#### [Task]
Within the lines below, find those that hold the string "distracted" and copy each one.

********

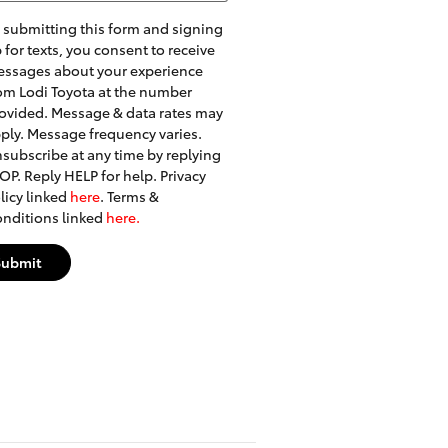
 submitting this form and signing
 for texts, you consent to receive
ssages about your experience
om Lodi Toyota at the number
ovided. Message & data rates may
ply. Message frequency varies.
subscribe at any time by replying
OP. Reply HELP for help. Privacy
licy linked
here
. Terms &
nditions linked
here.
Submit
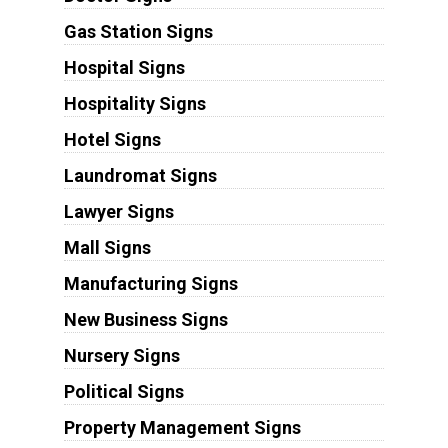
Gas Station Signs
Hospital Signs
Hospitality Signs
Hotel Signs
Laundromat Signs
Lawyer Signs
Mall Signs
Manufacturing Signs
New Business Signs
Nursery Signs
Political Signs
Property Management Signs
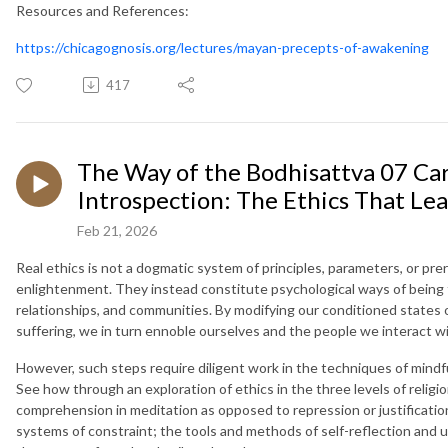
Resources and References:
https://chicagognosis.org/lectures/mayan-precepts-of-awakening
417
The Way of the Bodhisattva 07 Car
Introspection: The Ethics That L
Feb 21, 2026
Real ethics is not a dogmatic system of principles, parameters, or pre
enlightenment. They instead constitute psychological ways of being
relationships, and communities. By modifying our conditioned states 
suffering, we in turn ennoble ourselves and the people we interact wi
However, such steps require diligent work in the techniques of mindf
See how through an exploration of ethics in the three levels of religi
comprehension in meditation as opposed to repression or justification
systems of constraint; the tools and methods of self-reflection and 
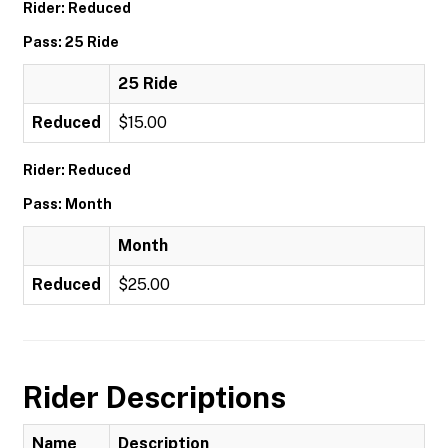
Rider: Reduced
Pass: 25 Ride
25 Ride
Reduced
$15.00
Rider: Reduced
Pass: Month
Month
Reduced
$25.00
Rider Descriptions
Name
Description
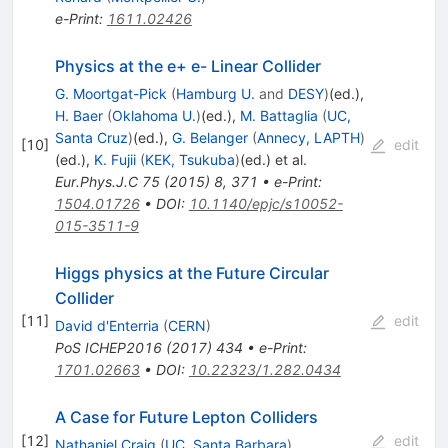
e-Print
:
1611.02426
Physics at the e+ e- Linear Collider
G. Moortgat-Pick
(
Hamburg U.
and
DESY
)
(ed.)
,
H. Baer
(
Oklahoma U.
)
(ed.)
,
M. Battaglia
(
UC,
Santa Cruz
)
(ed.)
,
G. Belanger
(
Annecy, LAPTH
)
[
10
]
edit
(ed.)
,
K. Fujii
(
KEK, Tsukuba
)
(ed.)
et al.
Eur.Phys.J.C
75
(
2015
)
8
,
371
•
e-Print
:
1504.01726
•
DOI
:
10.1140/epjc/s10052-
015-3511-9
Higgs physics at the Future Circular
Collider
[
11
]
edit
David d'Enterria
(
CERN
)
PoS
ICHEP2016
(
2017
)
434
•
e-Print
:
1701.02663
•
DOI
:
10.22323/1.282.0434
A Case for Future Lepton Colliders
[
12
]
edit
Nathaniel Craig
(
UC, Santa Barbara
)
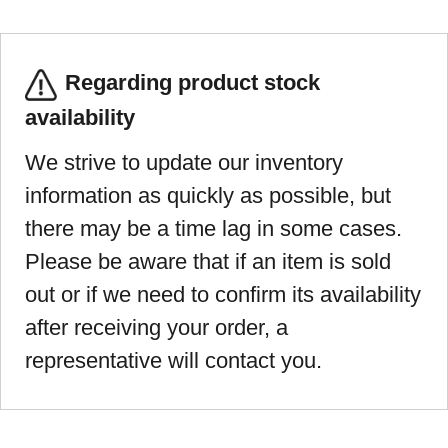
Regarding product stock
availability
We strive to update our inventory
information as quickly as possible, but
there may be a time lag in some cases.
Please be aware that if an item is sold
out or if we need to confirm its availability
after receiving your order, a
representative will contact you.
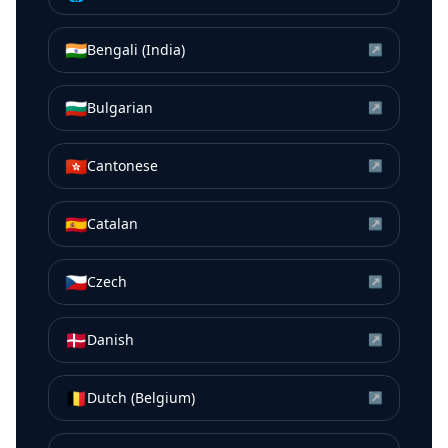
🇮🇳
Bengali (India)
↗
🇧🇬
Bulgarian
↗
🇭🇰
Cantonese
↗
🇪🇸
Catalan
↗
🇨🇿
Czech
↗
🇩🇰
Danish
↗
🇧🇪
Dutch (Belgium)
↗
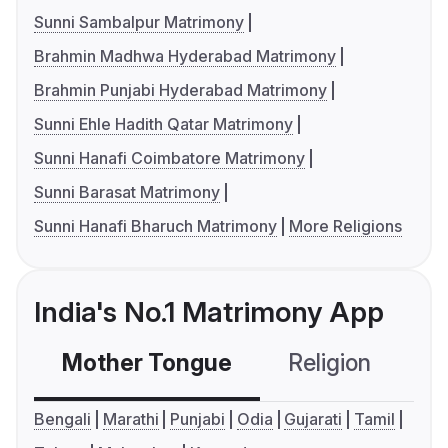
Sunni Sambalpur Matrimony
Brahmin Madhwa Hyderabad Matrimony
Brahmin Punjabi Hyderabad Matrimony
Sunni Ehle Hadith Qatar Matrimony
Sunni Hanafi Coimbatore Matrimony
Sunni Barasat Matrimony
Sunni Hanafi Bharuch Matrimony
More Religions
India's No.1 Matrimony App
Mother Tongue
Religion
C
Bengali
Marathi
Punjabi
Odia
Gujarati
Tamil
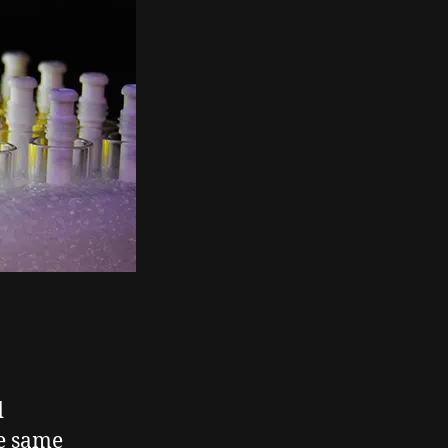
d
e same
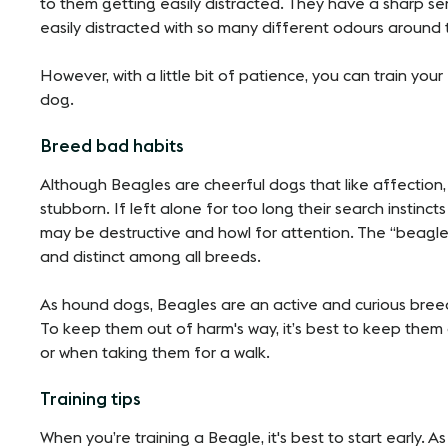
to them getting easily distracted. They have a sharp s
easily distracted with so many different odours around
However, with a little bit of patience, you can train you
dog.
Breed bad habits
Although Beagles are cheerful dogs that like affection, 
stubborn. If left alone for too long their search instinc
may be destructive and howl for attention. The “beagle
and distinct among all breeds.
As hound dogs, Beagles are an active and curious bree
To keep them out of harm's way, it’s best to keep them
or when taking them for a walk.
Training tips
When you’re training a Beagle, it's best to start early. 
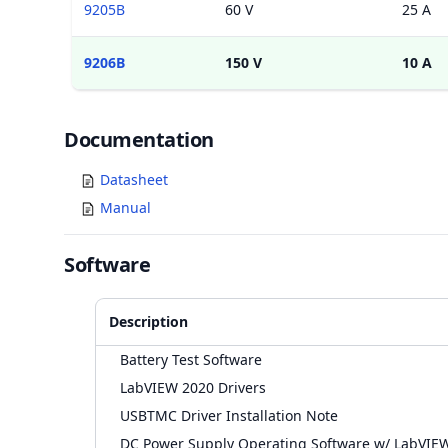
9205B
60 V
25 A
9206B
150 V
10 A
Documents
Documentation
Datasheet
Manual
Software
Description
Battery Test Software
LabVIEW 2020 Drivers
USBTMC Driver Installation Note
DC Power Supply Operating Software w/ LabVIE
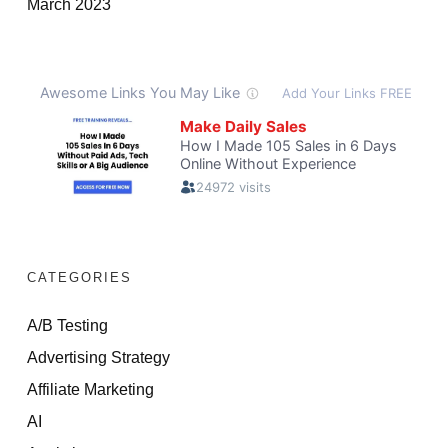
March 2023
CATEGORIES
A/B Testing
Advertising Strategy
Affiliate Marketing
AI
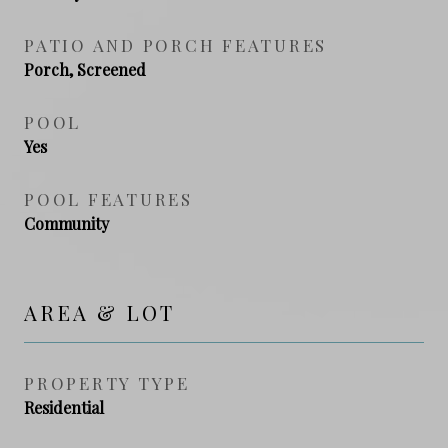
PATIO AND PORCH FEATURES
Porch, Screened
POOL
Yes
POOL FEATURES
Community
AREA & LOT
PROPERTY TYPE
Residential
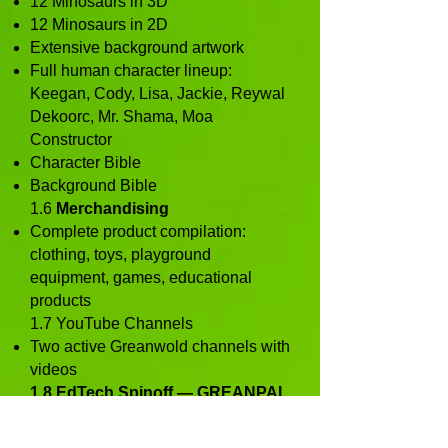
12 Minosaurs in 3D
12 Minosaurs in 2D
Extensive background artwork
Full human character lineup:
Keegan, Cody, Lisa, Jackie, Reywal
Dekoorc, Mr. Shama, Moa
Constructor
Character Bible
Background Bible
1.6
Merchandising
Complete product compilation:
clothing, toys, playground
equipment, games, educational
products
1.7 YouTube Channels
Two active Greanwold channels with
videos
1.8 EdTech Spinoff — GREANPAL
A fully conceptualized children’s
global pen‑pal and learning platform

********

#### [Answer box]
to them getting easily distracted. They have a sharp s
easily distracted with so many different odours around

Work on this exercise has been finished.